--- BEGIN EXCERPTED RECORDS ---

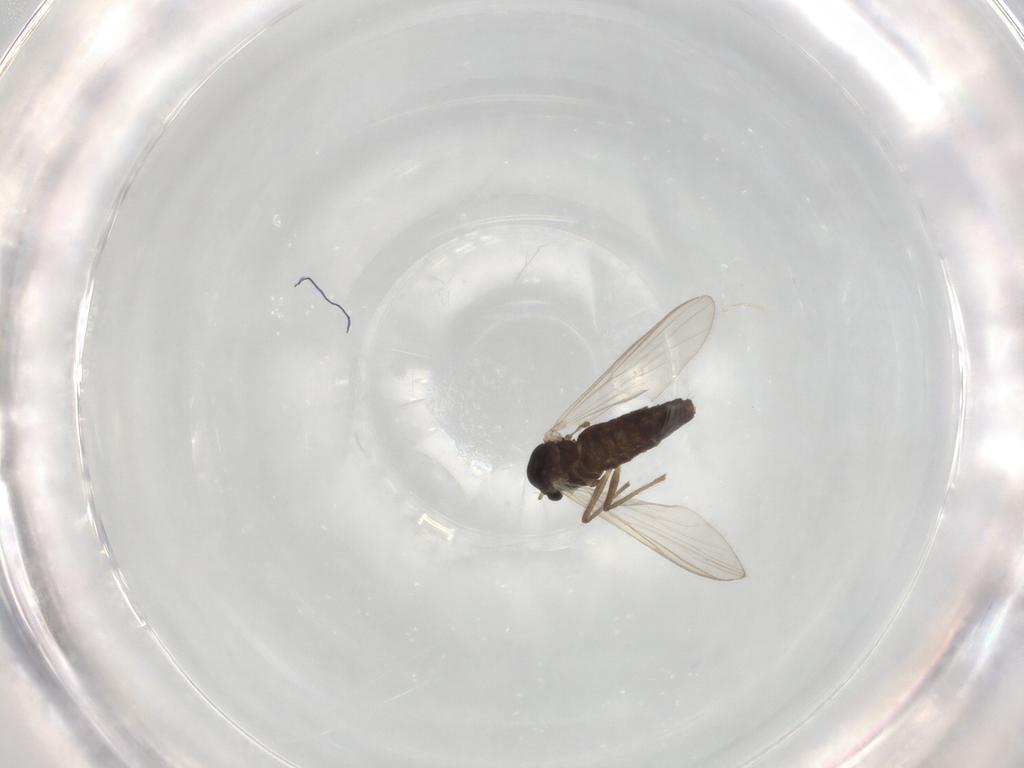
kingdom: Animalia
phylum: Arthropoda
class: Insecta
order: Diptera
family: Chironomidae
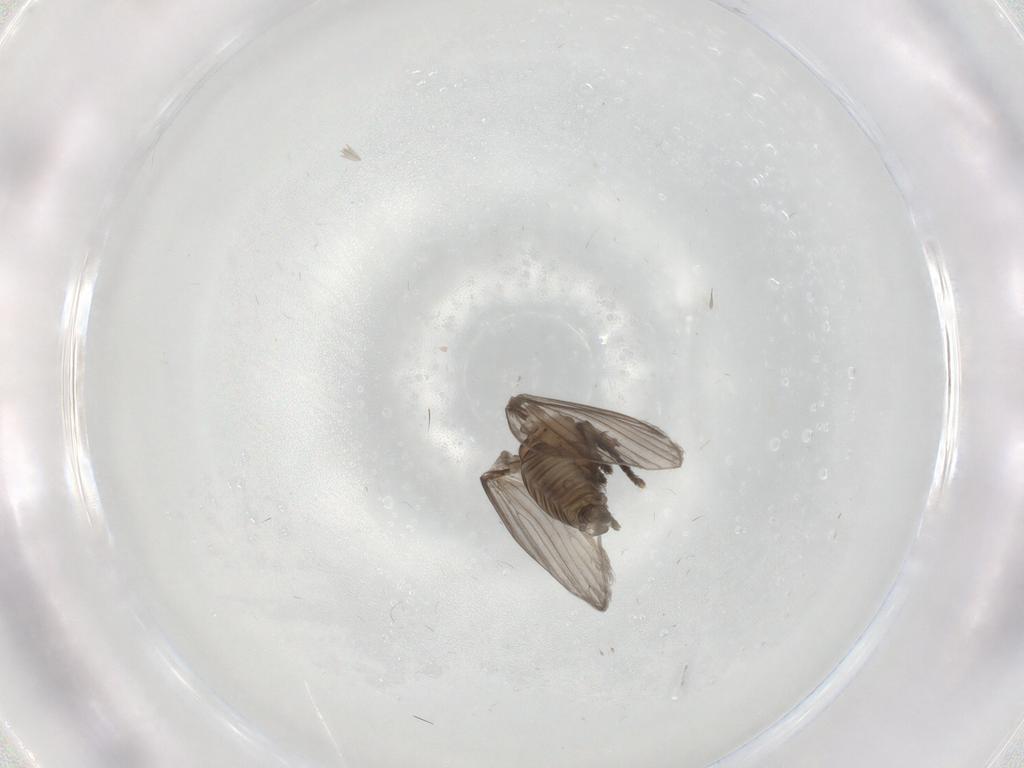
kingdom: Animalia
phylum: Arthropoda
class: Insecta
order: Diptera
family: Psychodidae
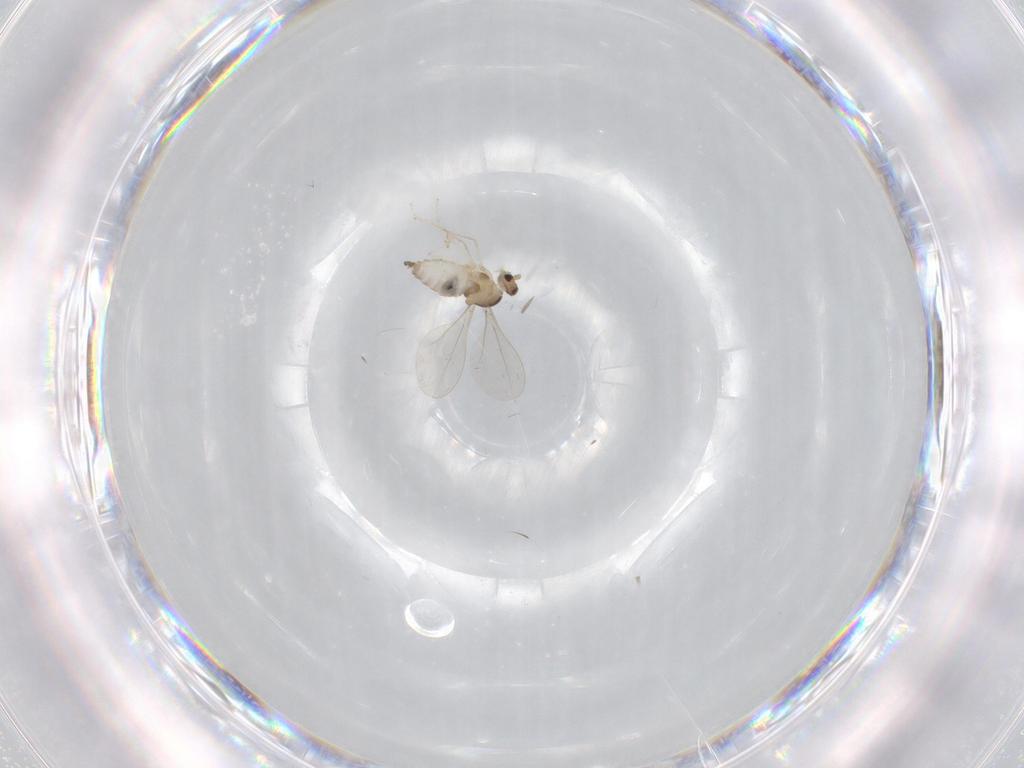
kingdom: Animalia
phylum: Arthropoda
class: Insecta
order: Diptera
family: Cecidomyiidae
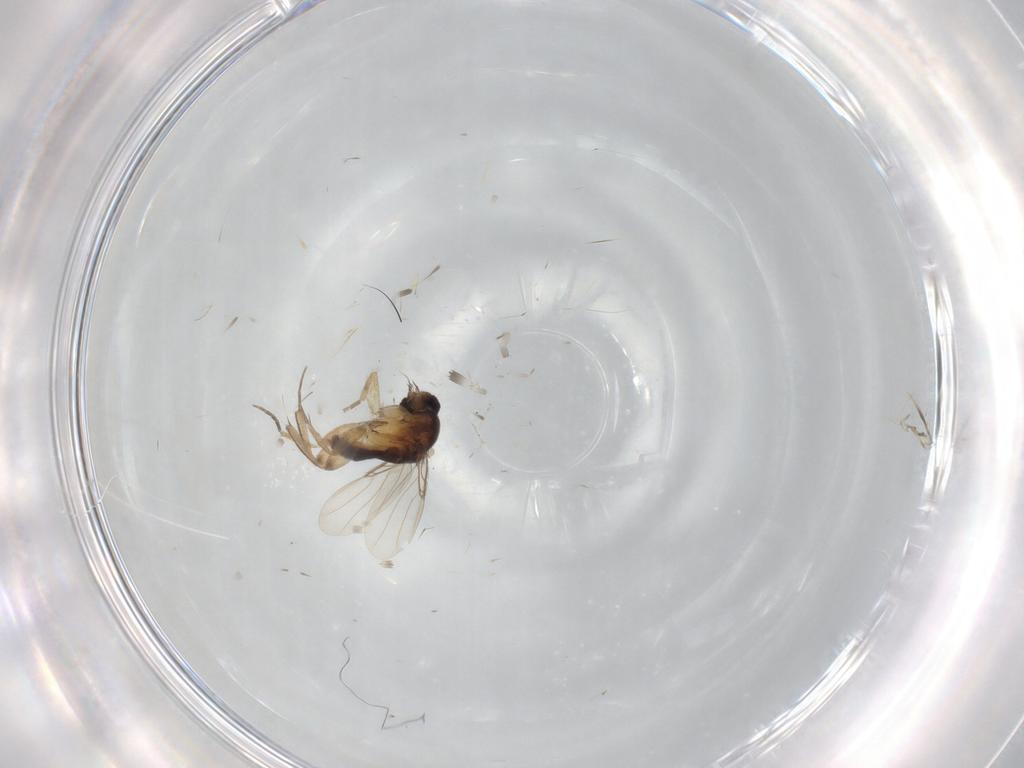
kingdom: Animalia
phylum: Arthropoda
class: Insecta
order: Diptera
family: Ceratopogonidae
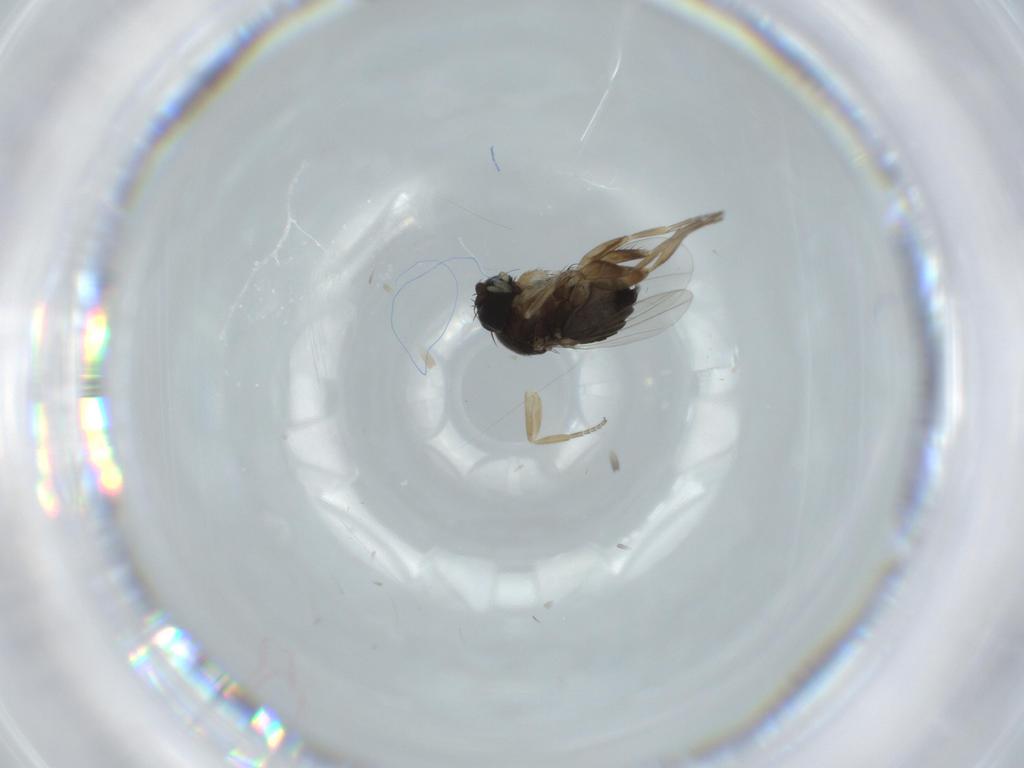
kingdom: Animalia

--- END EXCERPTED RECORDS ---

### WHAT IS EXPECTED
Rewrite every one of these records with "division" swapped in for each "phylum", changing nothing else. Leave the pictures out.

### SOLUTION
kingdom: Animalia
division: Arthropoda
class: Insecta
order: Diptera
family: Chironomidae
kingdom: Animalia
division: Arthropoda
class: Insecta
order: Diptera
family: Psychodidae
kingdom: Animalia
division: Arthropoda
class: Insecta
order: Diptera
family: Cecidomyiidae
kingdom: Animalia
division: Arthropoda
class: Insecta
order: Diptera
family: Ceratopogonidae
kingdom: Animalia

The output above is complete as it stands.